Task requirements |
Copy the lines below word for word, omitting the pictures.

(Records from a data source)

-------

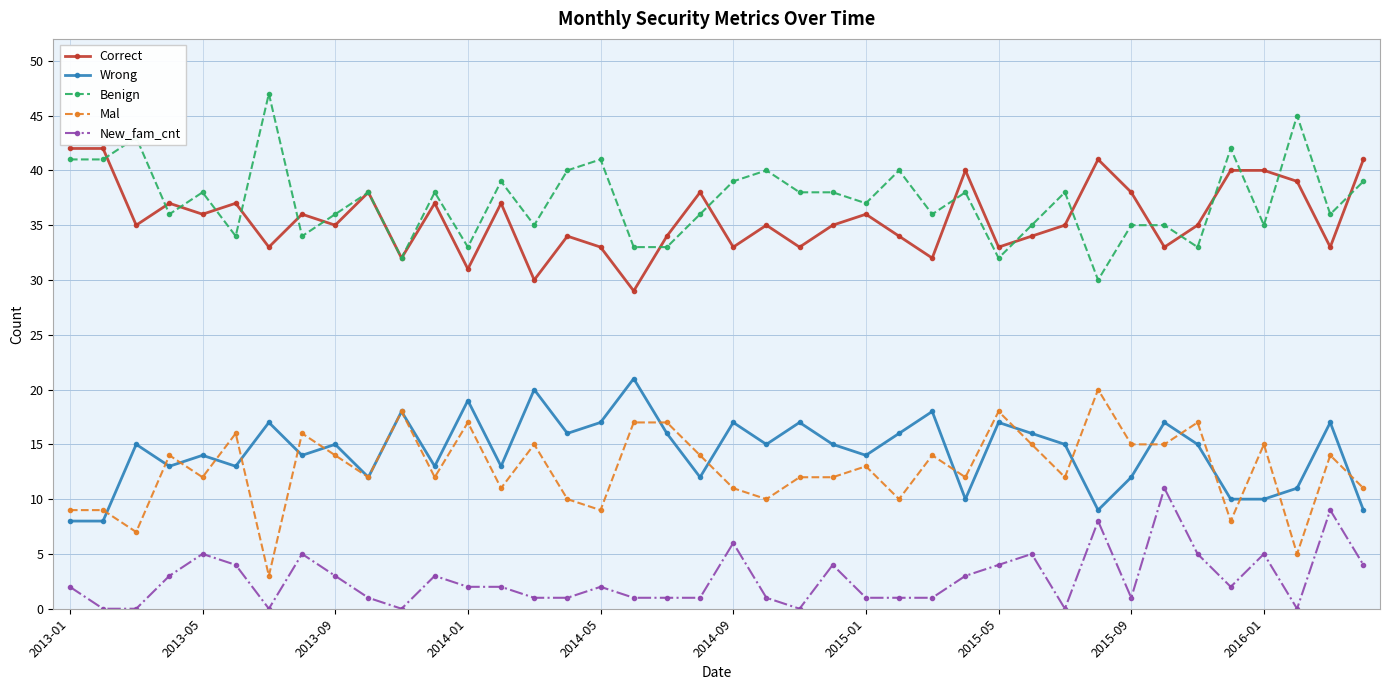

What is the highest value of the Wrong series?

21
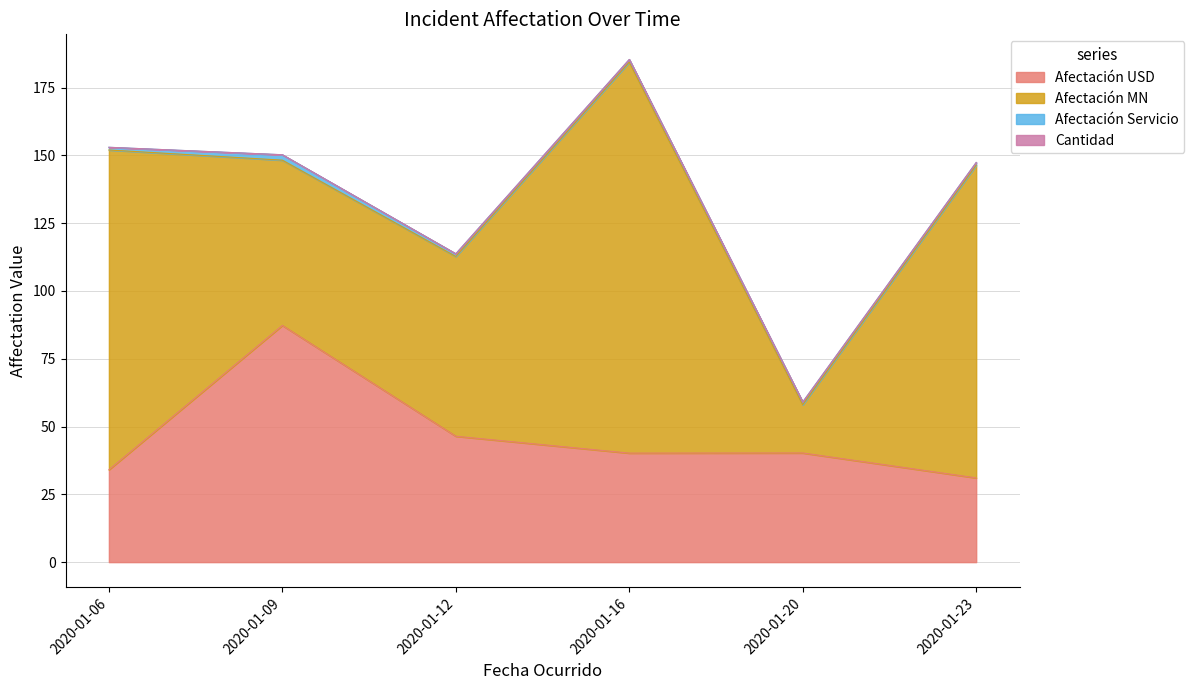

How many interior local peaks does the Afectación MN series have?

1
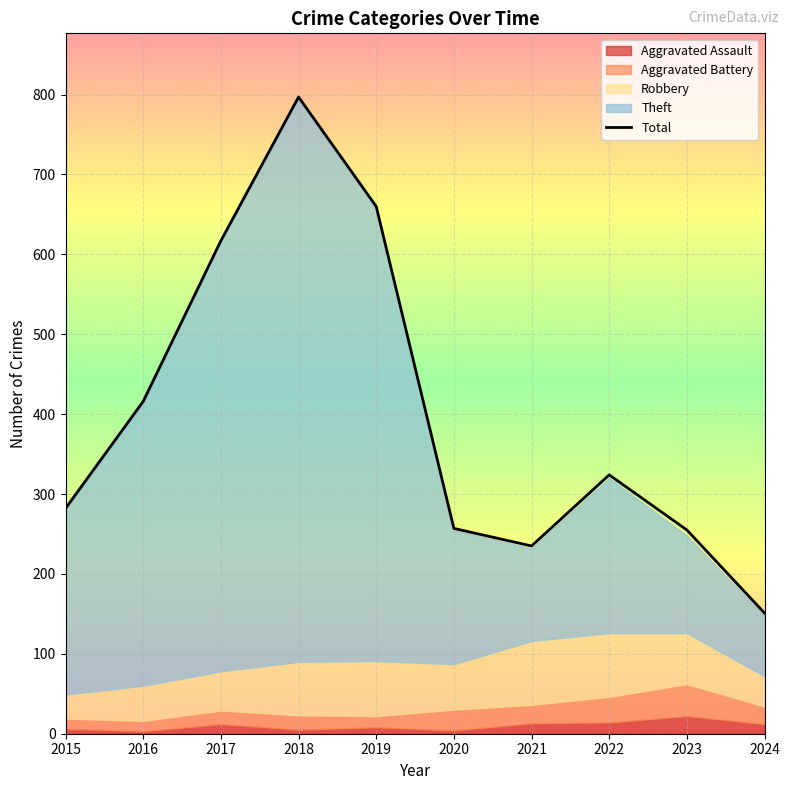

True or false: Aggravated Assault has a value of 12 at 2024.

True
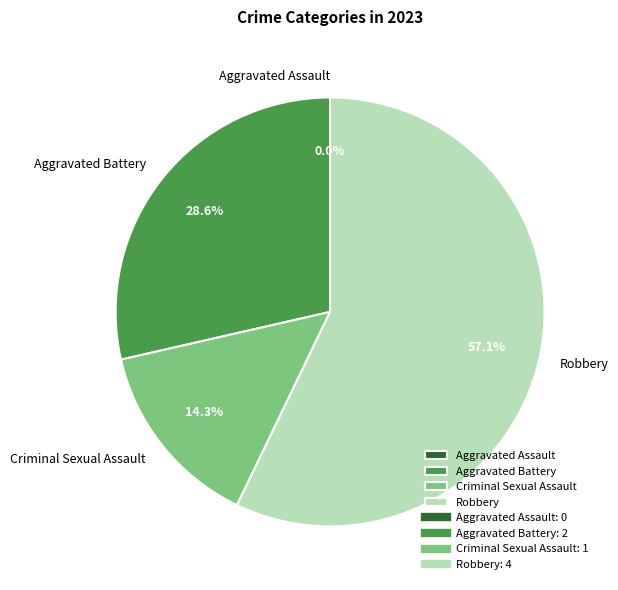

What is the change in value from Aggravated Assault to Criminal Sexual Assault?

+1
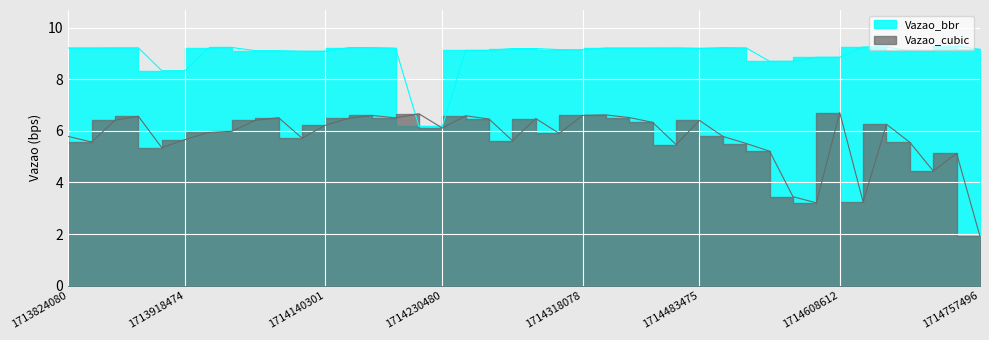

What is the highest value of the Vazao_bbr series?

9.3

-------

Task answer |
What is the highest value of the Wrong series?

21

How many interior local peaks does the Afectación MN series have?

1

True or false: Aggravated Assault has a value of 12 at 2024.

True

What is the change in value from Aggravated Assault to Criminal Sexual Assault?

+1

What is the highest value of the Vazao_bbr series?

9.3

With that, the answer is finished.